§ PROVIDED PASSAGE:
####################

I think this may qualify Finn for the Paralympics too!


----------



## elly (Nov 21, 2010)

Loving all these entries!!! What great athletes, all gold medal winners for sure!


----------



## JazzSkye (Aug 1, 2011)

No cool gear, just a new tennis ball and a sweet, green meadow after the final snow melt last week! (Skye--:--heart:--13 months):


----------



## Shutterwolf (Jan 30, 2012)

does it have to be my dog, or can it be a picture i have taken? also, 1 entry or more then 1?


----------



## 2Retrievers222 (Sep 5, 2007)

They cut it done to one per person not dog. Maybe a poll for per dog or per person. Tobymommy could I run a poll, will be my first. People with more than one dog can,t always get both or more dogs in shot.


----------



## Shutterwolf (Jan 30, 2012)

Well here's my entry. Not my dog, but I took the picture. Hope that is ok...


----------



## Dexter12 (Feb 10, 2012)

extreme fetching?


----------



## TheCrewAndUs (Sep 11, 2011)

Dexter


----------



## Kathrynehalliday (Jan 11, 2012)

Jumping is a sport for my pup. He tends to lick at the same time as jumping.


----------



## rik6230 (Jan 8, 2008)

An "old" photo of my boy.


----------



## maggiesmommy (Feb 23, 2010)

Maggie practicing for the 100 metre free-style:


----------



## vcm5 (Apr 20, 2011)

Great pictures! I love the theme!


----------



## AlanK (Jun 28, 2008)

tobysmommy said:


> Our April winner *elly *has chosen a great theme for May. As she is located in the UK, let's have the
> 
> *GOLDEN OLYMPICS!*


Congrats Elly 

I am ashamed that I never even visited our photo contest last month :no: 

It looks like a great Olympic start for May. Love the photo's so far! Good choice
on theme Elly!


----------



## CAROLINA MOM (May 12, 2009)

Great photos of all the Goldens Athletes in the Golden Olympics, some really amazing shots.


----------



## jealous1 (Dec 7, 2007)

*Summer*

Extreme digging (and yes, she dug the hole by herself--I couldn't resist taking the picture before stopping her and filling it back up)!


----------



## SimTek (Dec 21, 2007)

Sam Dog.. Ball Catching Event...


----------



## akgolden (Jun 18, 2011)

From last year


----------



## SeaMonster (Jul 4, 2011)

Does trouble making count as a sport?


----------



## elly (Nov 21, 2010)

####################

§ DATA EXTRACT:

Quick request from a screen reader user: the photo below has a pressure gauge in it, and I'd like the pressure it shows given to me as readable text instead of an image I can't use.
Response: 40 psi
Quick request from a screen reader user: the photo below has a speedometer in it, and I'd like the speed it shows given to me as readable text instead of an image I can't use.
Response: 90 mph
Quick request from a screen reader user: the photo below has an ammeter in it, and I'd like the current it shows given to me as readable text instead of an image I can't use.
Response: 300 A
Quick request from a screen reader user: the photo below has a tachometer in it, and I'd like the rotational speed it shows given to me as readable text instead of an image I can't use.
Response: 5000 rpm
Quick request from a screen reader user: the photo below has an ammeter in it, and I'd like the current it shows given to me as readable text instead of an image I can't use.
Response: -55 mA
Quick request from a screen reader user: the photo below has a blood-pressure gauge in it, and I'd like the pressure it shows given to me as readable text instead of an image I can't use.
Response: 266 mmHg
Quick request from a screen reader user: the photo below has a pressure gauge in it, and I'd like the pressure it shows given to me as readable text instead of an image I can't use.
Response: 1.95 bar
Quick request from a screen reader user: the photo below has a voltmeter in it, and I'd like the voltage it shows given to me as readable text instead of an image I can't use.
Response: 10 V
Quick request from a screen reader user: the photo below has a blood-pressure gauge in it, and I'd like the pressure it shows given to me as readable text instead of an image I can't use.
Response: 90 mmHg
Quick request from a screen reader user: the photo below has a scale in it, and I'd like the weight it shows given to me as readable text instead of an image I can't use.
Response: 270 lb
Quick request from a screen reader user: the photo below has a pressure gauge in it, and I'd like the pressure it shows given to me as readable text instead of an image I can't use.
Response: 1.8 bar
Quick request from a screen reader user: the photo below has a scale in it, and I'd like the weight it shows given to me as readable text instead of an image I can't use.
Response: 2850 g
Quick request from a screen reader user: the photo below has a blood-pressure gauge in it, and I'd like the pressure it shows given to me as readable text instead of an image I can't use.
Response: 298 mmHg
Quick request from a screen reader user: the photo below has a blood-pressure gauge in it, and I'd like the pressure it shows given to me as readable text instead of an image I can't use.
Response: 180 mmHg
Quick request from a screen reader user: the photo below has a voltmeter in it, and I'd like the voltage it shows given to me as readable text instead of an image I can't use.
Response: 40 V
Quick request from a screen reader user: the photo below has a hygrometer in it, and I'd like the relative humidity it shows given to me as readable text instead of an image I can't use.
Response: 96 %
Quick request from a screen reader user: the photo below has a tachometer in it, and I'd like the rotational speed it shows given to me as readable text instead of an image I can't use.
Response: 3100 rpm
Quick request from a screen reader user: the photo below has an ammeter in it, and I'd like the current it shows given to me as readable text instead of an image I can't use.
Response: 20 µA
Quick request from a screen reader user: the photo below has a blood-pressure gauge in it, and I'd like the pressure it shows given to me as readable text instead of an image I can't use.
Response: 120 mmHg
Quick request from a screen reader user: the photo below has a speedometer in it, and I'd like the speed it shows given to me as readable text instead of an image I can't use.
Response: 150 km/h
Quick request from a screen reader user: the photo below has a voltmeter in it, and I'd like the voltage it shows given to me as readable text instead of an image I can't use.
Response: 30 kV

####################

§ REQUIRED WORK:
**1.** Decide whether each statement agrees with the forum thread. Answer yes or no, and quote the words from the thread that decide it.
(a) Shutterwolf's entry shows Shutterwolf's own dog.
(b) Summer dug the hole without help.
(c) 2Retrievers222 says the limit is one entry per dog.
**2.** Reproduce word for word the part of the forum thread starting at "I am ashamed" and ending at "(May 12, 2009)".
**3.** Answer these questions from the forum thread:
(a) What event is Maggie practicing for?
(b) Where is elly located, according to tobysmommy?
(c) Which activity does Kathrynehalliday call a sport for the pup?

§ OUTPUTS IN ORDER:
**1.**
(a) No: "Not my dog, but I took the picture."
(b) Yes: "she dug the hole by herself"
(c) No: "one per person not dog"

**2.**
I am ashamed that I never even visited our photo contest last month :no: 

It looks like a great Olympic start for May. Love the photo's so far! Good choice
on theme Elly!


----------



## CAROLINA MOM (May 12, 2009)

**3.**
(a) The 100 metre free-style
(b) The UK
(c) Jumping